A personality portrait of YouTube pundit Cenk Uygur that lacks its subject's audacity.
Mad As Hell
Loudmouth YouTube news commentator Cenk Uygur has been bum rushing his way through the media for years. With his uninhibited, fiery commentary style as his calling card, he worked his way up from being the host of a crummy public access show, to creating the successful YouTube news show “The Young Turks” (TYT), to being offered a job as the host of his own show on MSNBC. It was Uygur’s ambition and unfiltered rabble-rousing that got him to the top of the media mountain, but his staunch refusal to compromise his vision that compelled him to turn down MSNBC, who requested he go easier on the Obama administration on air. Only on YouTube, a platform that embraces creative liberty and unencumbered content creation, can Uygur speak his mind in earnest with TYT.
A documentary less about Uygur’s raucous political ideals than it is about the makeup of a man whose disruptive nature has kept him out of the limelight, Mad As Hell is a solidly-crafted portrait of a fascinating media outsider. Its biggest problem, though, is that its focus is always either too broad or too narrow to fully absorb us into Uygur’s up-and-down journey through his one-of-a-kind career. The film’s not intimate enough: Uygur always feels at arms-length, and his deepest vulnerabilities never feel fully explored. And the film is too transfixed with its subject’s personality to delve deep enough into the intrigue of the ever-evolving, Wild West media landscape.

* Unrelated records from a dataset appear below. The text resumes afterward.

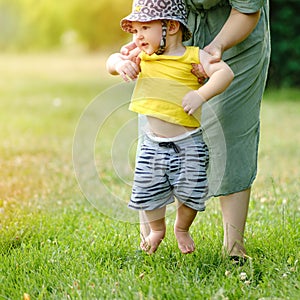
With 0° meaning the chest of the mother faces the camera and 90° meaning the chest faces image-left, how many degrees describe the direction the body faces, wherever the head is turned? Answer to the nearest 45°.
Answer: approximately 45°
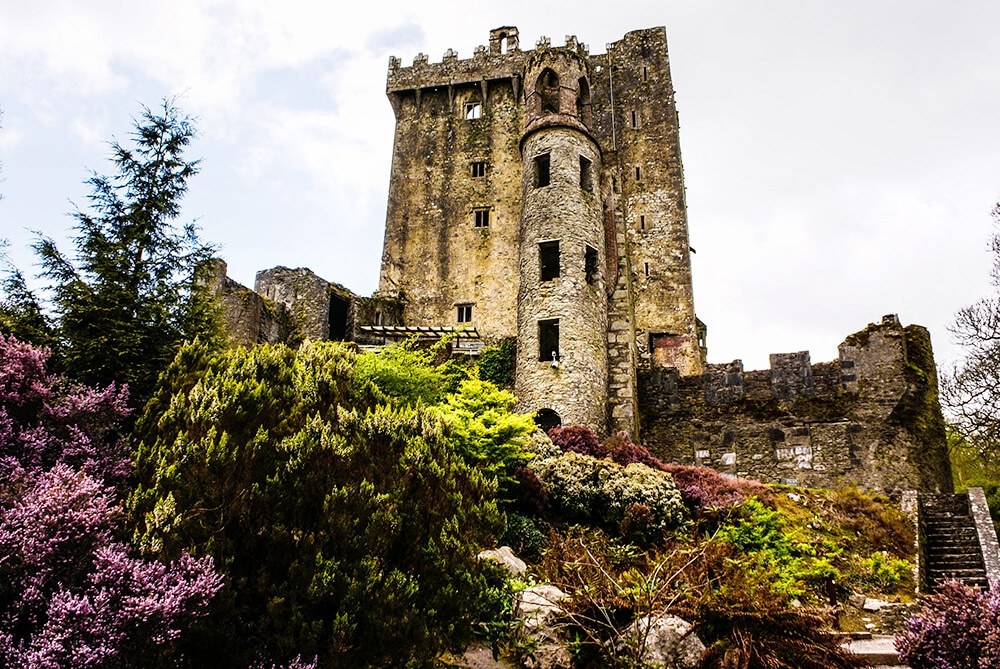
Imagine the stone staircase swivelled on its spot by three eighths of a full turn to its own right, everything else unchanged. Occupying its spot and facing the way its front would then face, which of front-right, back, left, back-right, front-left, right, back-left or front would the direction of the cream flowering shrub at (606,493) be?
left

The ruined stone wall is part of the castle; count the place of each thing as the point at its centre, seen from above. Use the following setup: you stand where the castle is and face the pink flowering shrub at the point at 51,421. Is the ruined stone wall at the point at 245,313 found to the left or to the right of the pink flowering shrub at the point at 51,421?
right

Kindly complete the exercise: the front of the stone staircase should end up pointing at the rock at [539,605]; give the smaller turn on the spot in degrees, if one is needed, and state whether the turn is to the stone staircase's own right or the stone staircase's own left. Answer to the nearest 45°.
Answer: approximately 45° to the stone staircase's own right

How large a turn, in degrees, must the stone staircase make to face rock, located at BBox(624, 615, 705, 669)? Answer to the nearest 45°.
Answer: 0° — it already faces it

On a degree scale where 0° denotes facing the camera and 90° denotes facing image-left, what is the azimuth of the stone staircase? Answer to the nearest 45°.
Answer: approximately 0°

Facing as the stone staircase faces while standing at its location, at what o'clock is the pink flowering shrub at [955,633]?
The pink flowering shrub is roughly at 12 o'clock from the stone staircase.

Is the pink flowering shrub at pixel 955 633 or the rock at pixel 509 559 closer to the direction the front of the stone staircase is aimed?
the pink flowering shrub

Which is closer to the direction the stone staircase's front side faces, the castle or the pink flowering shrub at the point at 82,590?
the pink flowering shrub

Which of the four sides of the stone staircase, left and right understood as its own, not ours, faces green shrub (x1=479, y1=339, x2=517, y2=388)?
right

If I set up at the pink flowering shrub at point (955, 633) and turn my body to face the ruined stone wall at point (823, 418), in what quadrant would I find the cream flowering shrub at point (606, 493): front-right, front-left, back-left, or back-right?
front-left

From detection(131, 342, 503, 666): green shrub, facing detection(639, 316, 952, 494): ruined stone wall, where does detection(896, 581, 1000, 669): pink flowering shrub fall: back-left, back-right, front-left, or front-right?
front-right
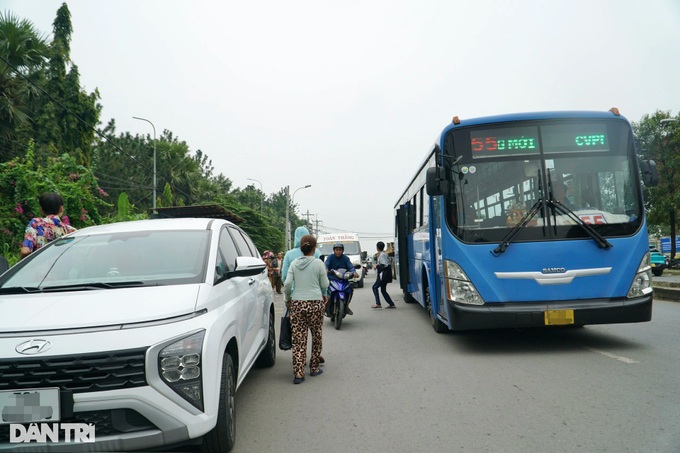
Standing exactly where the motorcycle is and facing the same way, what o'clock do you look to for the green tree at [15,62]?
The green tree is roughly at 4 o'clock from the motorcycle.

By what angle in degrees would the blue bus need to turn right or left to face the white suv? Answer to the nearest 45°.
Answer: approximately 45° to its right

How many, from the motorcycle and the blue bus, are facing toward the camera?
2

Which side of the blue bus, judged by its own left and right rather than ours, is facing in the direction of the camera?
front

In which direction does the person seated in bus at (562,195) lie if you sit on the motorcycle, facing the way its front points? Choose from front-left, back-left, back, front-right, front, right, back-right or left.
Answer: front-left

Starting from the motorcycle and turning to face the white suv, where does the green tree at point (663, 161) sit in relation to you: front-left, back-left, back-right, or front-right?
back-left

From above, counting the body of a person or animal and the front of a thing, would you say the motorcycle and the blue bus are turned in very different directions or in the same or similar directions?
same or similar directions

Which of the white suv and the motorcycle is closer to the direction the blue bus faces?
the white suv

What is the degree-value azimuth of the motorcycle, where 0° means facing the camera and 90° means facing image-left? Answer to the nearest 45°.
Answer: approximately 0°

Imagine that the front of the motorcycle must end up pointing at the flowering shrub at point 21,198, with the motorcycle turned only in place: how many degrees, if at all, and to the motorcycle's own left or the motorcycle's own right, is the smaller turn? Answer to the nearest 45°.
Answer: approximately 90° to the motorcycle's own right

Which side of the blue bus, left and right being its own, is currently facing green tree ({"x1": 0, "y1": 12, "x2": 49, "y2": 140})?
right

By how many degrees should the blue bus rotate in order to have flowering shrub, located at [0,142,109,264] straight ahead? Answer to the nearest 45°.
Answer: approximately 90° to its right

Uygur’s passion perpetually rides the line between inspiring and aggravating, and his brashness drives the movie, much like it drove TYT to success. (It’s the most-watched news channel on YouTube with over a billion views, though to be honest I can’t name even one other news channel on YouTube, so take that for what you will.) Director Andrew Napier chose the film’s title as an homage to the Peter Finch’s fed-up newsman in Network, whose on-screen blow-up in that movie is in the same spirit as Uygur’s volcanic on-air diatribes. He’s a man’s man with a strong chin and charisma for days, and he’s undeniably magnetic, but the truth is, in a documentary like this, one can’t help but yearn to see a bit more of his life outside his ongoing crusade. A sweet moment between Uygur and his young son playing outside their home is a refreshing respite from the media mayhem, and more footage of that flavor may have given the film more depth and roundness.
The film plays out like a romance drama, with the lovers being Uygur and YouTube. Before he found the online video juggernaut, he was struggling to find a platform where he could make a real connection with the larger population. TYT found its footing on YouTube and his media presence began to grow, but when he took a temporary gig with the wealthier, shinier platform of MSNBC, he was no longer able to give TYT his all like he had for years. There’s more than a whiff of an infidelity theme in the way Napier presents Uygur’s graduation to the big leagues. When the relationship with MSNBC was severed, and a short-lived stint on Al Gore’s “Current TV” came to an end when the former president sold the network to Al Jezeera, it became clear that his true home would always be online, with TYT. “As we’ve found success, online media has found success,” says Uygur. “It’s a symbiotic relationship.”
The extensive behind the scenes footage at TYT was collected partly during Napier’s time working with the company, a fact that may bother some, but shouldn’t (Napier is no longer with TYT and the group had no say in the final edit). Almost all interviews come from within Uygur’s circle, including childhood friends and colleagues, but none of the interviewees seem to be pulling any punches, sometimes expressing their lack of confidence in Uygur’s strategies and philosophies. But on the whole there’s a pervading sense that the film leans more toward the hagiographic side of the spectrum. Mad As Hell is a slick-looking doc, but its storytelling is decidedly conventional: the talking head interviews serve their purpose, and the backstage footage is interesting, but none of it feels as spontaneous, alive and dangerous as Uygur.